Sale Reshaping Frank Russell -- Tacoma Firm Being Bought By Northwestern Mutual
One weekend four or five years ago, George Russell, chairman of the Frank Russell Co., used some crisis-management techniques to reshape his company.
As he walked out of company headquarters in downtown Tacoma on a Friday night, he dropped an assignment off with top management: Assume he and his wife, Jane, were killed in an accident that weekend. What would happen to the company, the world's biggest consultant to pension funds and other institutional investors? He wanted the answer on Monday.
On Monday, Russell got the sober answer. Under its family-ownership structure, the Russell company would not survive the death of its most prominent member. Estate and other taxes would kill it.
Shortly thereafter, Russell changed the ownership of the company, instituting an employee stock-ownership plan. Employees now own about 40 percent of the company, with Russell holding the remaining stake.

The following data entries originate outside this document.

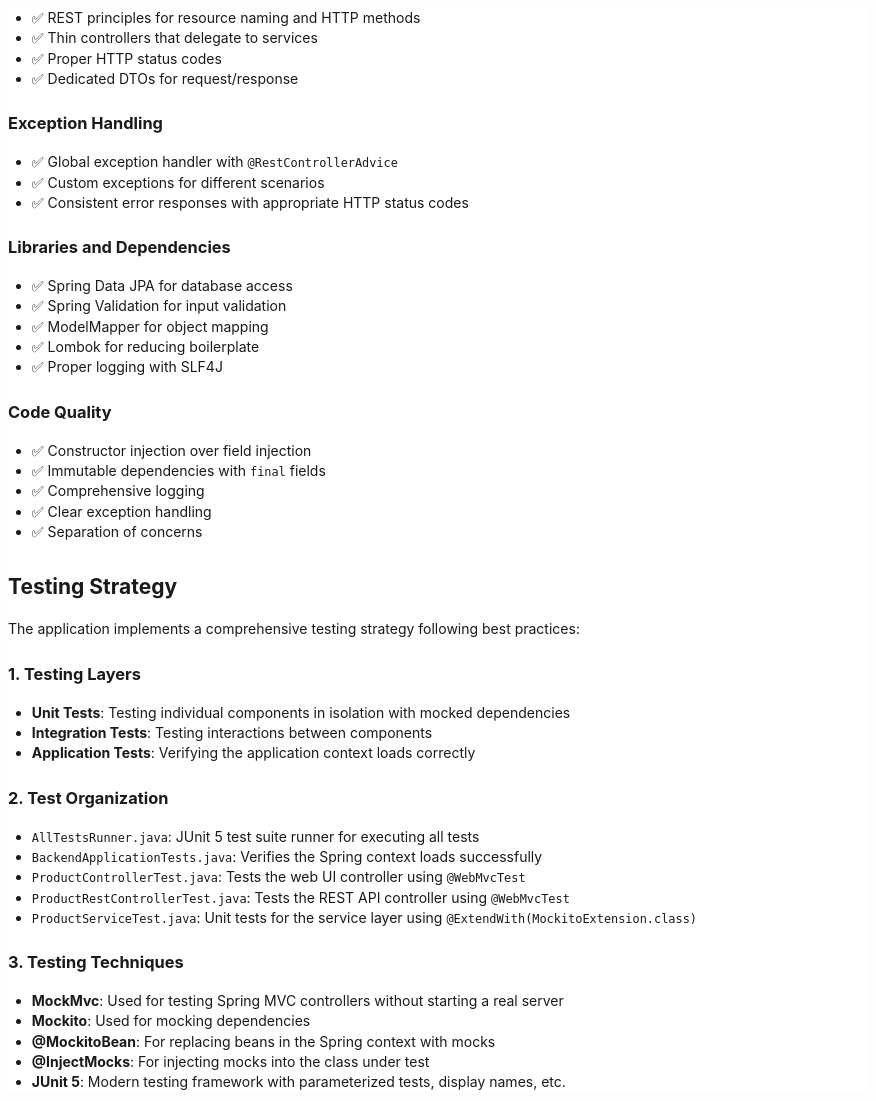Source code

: - ✅ REST principles for resource naming and HTTP methods
- ✅ Thin controllers that delegate to services
- ✅ Proper HTTP status codes
- ✅ Dedicated DTOs for request/response

### Exception Handling

- ✅ Global exception handler with `@RestControllerAdvice`
- ✅ Custom exceptions for different scenarios
- ✅ Consistent error responses with appropriate HTTP status codes

### Libraries and Dependencies

- ✅ Spring Data JPA for database access
- ✅ Spring Validation for input validation
- ✅ ModelMapper for object mapping
- ✅ Lombok for reducing boilerplate
- ✅ Proper logging with SLF4J

### Code Quality

- ✅ Constructor injection over field injection
- ✅ Immutable dependencies with `final` fields
- ✅ Comprehensive logging
- ✅ Clear exception handling
- ✅ Separation of concerns

## Testing Strategy

The application implements a comprehensive testing strategy following best practices:

### 1. Testing Layers

- **Unit Tests**: Testing individual components in isolation with mocked dependencies
- **Integration Tests**: Testing interactions between components
- **Application Tests**: Verifying the application context loads correctly

### 2. Test Organization

- `AllTestsRunner.java`: JUnit 5 test suite runner for executing all tests
- `BackendApplicationTests.java`: Verifies the Spring context loads successfully
- `ProductControllerTest.java`: Tests the web UI controller using `@WebMvcTest`
- `ProductRestControllerTest.java`: Tests the REST API controller using `@WebMvcTest`
- `ProductServiceTest.java`: Unit tests for the service layer using `@ExtendWith(MockitoExtension.class)`

### 3. Testing Techniques

- **MockMvc**: Used for testing Spring MVC controllers without starting a real server
- **Mockito**: Used for mocking dependencies
- **@MockitoBean**: For replacing beans in the Spring context with mocks
- **@InjectMocks**: For injecting mocks into the class under test
- **JUnit 5**: Modern testing framework with parameterized tests, display names, etc.
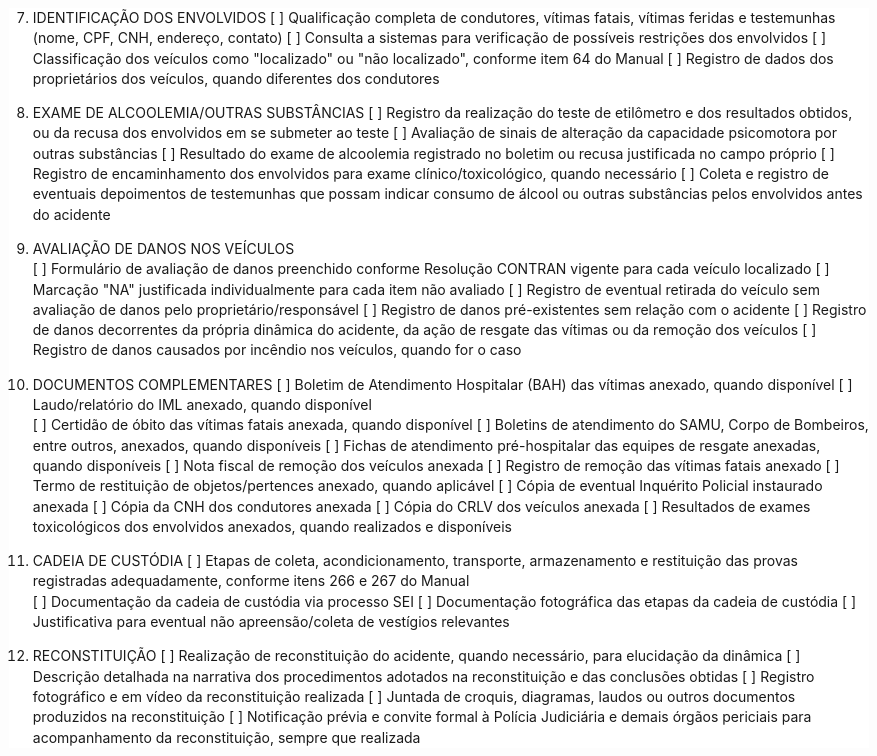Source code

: 7. IDENTIFICAÇÃO DOS ENVOLVIDOS
[ ] Qualificação completa de condutores, vítimas fatais, vítimas feridas e testemunhas (nome, CPF, CNH, endereço, contato)
[ ] Consulta a sistemas para verificação de possíveis restrições dos envolvidos
[ ] Classificação dos veículos como "localizado" ou "não localizado", conforme item 64 do Manual
[ ] Registro de dados dos proprietários dos veículos, quando diferentes dos condutores

8. EXAME DE ALCOOLEMIA/OUTRAS SUBSTÂNCIAS
[ ] Registro da realização do teste de etilômetro e dos resultados obtidos, ou da recusa dos envolvidos em se submeter ao teste
[ ] Avaliação de sinais de alteração da capacidade psicomotora por outras substâncias
[ ] Resultado do exame de alcoolemia registrado no boletim ou recusa justificada no campo próprio
[ ] Registro de encaminhamento dos envolvidos para exame clínico/toxicológico, quando necessário
[ ] Coleta e registro de eventuais depoimentos de testemunhas que possam indicar consumo de álcool ou outras substâncias pelos envolvidos antes do acidente

9. AVALIAÇÃO DE DANOS NOS VEÍCULOS  
[ ] Formulário de avaliação de danos preenchido conforme Resolução CONTRAN vigente para cada veículo localizado
[ ] Marcação "NA" justificada individualmente para cada item não avaliado
[ ] Registro de eventual retirada do veículo sem avaliação de danos pelo proprietário/responsável 
[ ] Registro de danos pré-existentes sem relação com o acidente
[ ] Registro de danos decorrentes da própria dinâmica do acidente, da ação de resgate das vítimas ou da remoção dos veículos
[ ] Registro de danos causados por incêndio nos veículos, quando for o caso

10. DOCUMENTOS COMPLEMENTARES
[ ] Boletim de Atendimento Hospitalar (BAH) das vítimas anexado, quando disponível
[ ] Laudo/relatório do IML anexado, quando disponível  
[ ] Certidão de óbito das vítimas fatais anexada, quando disponível
[ ] Boletins de atendimento do SAMU, Corpo de Bombeiros, entre outros, anexados, quando disponíveis
[ ] Fichas de atendimento pré-hospitalar das equipes de resgate anexadas, quando disponíveis
[ ] Nota fiscal de remoção dos veículos anexada
[ ] Registro de remoção das vítimas fatais anexado
[ ] Termo de restituição de objetos/pertences anexado, quando aplicável
[ ] Cópia de eventual Inquérito Policial instaurado anexada
[ ] Cópia da CNH dos condutores anexada
[ ] Cópia do CRLV dos veículos anexada
[ ] Resultados de exames toxicológicos dos envolvidos anexados, quando realizados e disponíveis

11. CADEIA DE CUSTÓDIA
[ ] Etapas de coleta, acondicionamento, transporte, armazenamento e restituição das provas registradas adequadamente, conforme itens 266 e 267 do Manual  
[ ] Documentação da cadeia de custódia via processo SEI
[ ] Documentação fotográfica das etapas da cadeia de custódia
[ ] Justificativa para eventual não apreensão/coleta de vestígios relevantes

12. RECONSTITUIÇÃO
[ ] Realização de reconstituição do acidente, quando necessário, para elucidação da dinâmica
[ ] Descrição detalhada na narrativa dos procedimentos adotados na reconstituição e das conclusões obtidas
[ ] Registro fotográfico e em vídeo da reconstituição realizada
[ ] Juntada de croquis, diagramas, laudos ou outros documentos produzidos na reconstituição
[ ] Notificação prévia e convite formal à Polícia Judiciária e demais órgãos periciais para acompanhamento da reconstituição, sempre que realizada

In a deal announced today, the Russell company will be reshaped again. It is being sold to Northwestern Mutual Life Insurance, likely for more than $1 billion.
Rumors of the deal circulated late last week, but Russell and Northwestern did not sign final documents until yesterday afternoon. Top officials from Milwaukee-based Northwestern, including President James Ericson, did not arrive in Tacoma until yesterday. The formal announcement was made this morning.
"We are happy to have found such a strategic fit," said Ericson. This is only the second acquisition made by Northwestern since buying regional investment bank Robert W. Baird & Co. in 1982.
Russell officials were equally optimistic about the deal.
"We like Northwestern's people, its values and its company culture - all very much like ours," George Russell said. "The combination of these two companies creates a new financial force in America, and even globally."
A definitive agreement was announced today. Formal closing of the transaction is expected in about six months. The deal is important for Russell on several fronts.
This is a high point for the company. While estate taxes and other family-company concerns have driven the desire to sell, Russell is selling when his company is in top condition. Russell is able to command a high price and had the negotiating room to ensure that the company stays in Tacoma with current management.
Over the years, Russell has built a worldwide reputation that grew from its consulting work with some of the largest companies and institutions around the globe. It estimates that it advises clients with assets totaling $1 trillion.
In recent years, it has taken that strong base in the institutional market and gradually spread into the retail market, using its unique "manager of managers" concept to move into money management and mutual funds for individual and small- to medium-size companies.
But going much further is an expensive proposition. The deal with Northwestern Mutual, the nation's fourth-largest mutual insurer
with assets of $71 billion, provides Russell with the financial clout it needs to move forward.
Russell has signed a number of strategic alliances over the past year as it has tried to broaden its reach. But it needed deep pockets to make its goals a reality.
Both companies are closely held. Neither would reveal any dollar figure for the purchase.
But companies such as Russell have been increasing in value rapidly over the past few years. A rival company, SEI Investments, is publicly traded. The market values it at about $1.3 billion, or more than four times SEI's 1997 revenue of $293 million.
Using a measure of four times revenue, the deal for Russell would be valued at about $1.2 billion.
George Russell decided several months ago to sell the company, mostly because estate and other taxes still would create a serious crisis for the company if something were to happen to him and his wife.
The investment-banking firm Goldman, Sachs & Co. was hired in April to help explore options, which included taking the company public. Once the company was put on the block, the list of possible suitors became large, ranging from eventual winner Northwestern to the Royal Bank of Canada and Societe Generale.
That's because the Russell company is a highly regarded organization in the rarefied world of pensions and investments. It is probably better known in Tokyo, London and New York than it is here in Washington state.
The company was founded 62 years ago by the grandfather of Chairman George Russell. It oversees about $42 billion in assets directly, and is adviser to the pension funds of AT&T, General Motors and Hitachi among its 1,500 customers in 25 countries.
The company also compiles stock indexes such as the Russell 2000, which has become a benchmark for small companies.
Russell had $305 million in revenue last year. The company has about 1,400 employees.
One of the key reasons for the deal with Northwestern is George Russell's desire to stay in Tacoma and keep his management team and employees together. The company will continue to be headquartered in Tacoma.
The fit with Northwestern is a good one; neither company is in the other's business. The deal also continues a recent trend in the financial-services industry of greater consolidation.
A key merger to watch in understanding the Russell deal is the agreement earlier this year between banking giant Citicorp and brokerage and insurer Travelers Group. The planned $76.4 billion Citicorp-Travelers merger would form the nation's largest financial-services company. It shows the clout of insurance companies and their desire to broaden their financial offerings.
Based in Milwaukee, Northwestern Mutual's slogan is "the quiet company," reflecting its conservative culture. That culture also was considered a good fit for Russell.